The Blue Jays were on the rise in the mid-1980s, and Alexander was an instrumental part of their success, winning 17 games in both 1984 and 1985, including the division-clinching win over the Yankees in 1985. In the ALCS, however, he went 0–1 with an 8.71 earned run average in two starts as the Blue Jays fell to the Kansas City Royals in seven games. When Alexander negotiated his contract with the Blue Jays, the team refused to pay Alexander if he injured himself while hunting. Toronto lawyer Gord Kirke worked out a compromise in which Alexander would collect money while hurt, "only if he was following all hunting regulations and wearing an orange hunting jacket".

A slow start the next year resulted in Alexander being traded to the Atlanta Braves, who dealt him in turn to the contending Detroit Tigers midway through the 1987 season for a then unknown minor-leaguer named John Smoltz.
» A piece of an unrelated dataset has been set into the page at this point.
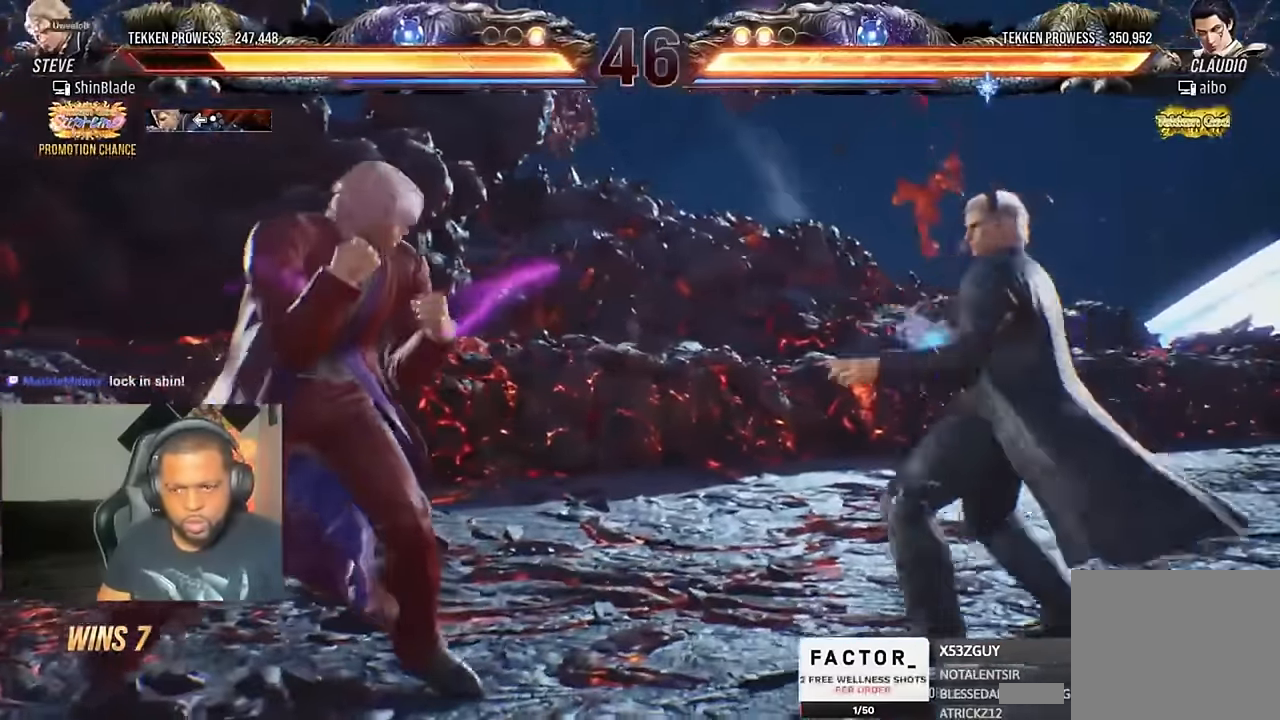
{"dt_ms": 500, "buttons": ["DPAD_DOWN"], "left_stick": "center", "right_stick": "center", "events": [[66, "DPAD_LEFT", "down"], [233, "DPAD_DOWN", "down"], [266, "DPAD_LEFT", "up"], [300, "DPAD_DOWN", "up"], [366, "DPAD_DOWN", "down"]]}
The Tigers got more than they could have possibly hoped for in Alexander, who went 9–0 with a 1.53 ERA to propel the Tigers to the division title. However, he struggled again in the ALCS, going 0–2 with a 10.00 ERA, bringing his postseason totals to 0–5 with an 8.38 ERA. The following year, Alexander went 14–11 with a 4.32 ERA, earning his only All-Star appearance. In 1989, his performance declined (6–18, 4.44 ERA) in part due to pitching with a fractured jaw. He retired following the season. Although Alexander performed fairly well for the Tigers, the Braves ended up getting the better end of the trade in the long run. Smoltz would go on to pitch twenty years with the Braves and became a Hall of Famer. The trade is now considered one of the most lopsided trades in baseball history. It been cited many times since 1987 as an example of a deal in which each team sought something different and received it. While the Tigers wanted Alexander to bolster them in the short-term, the Braves wanted Smoltz as part of their long-term rebuilding plans.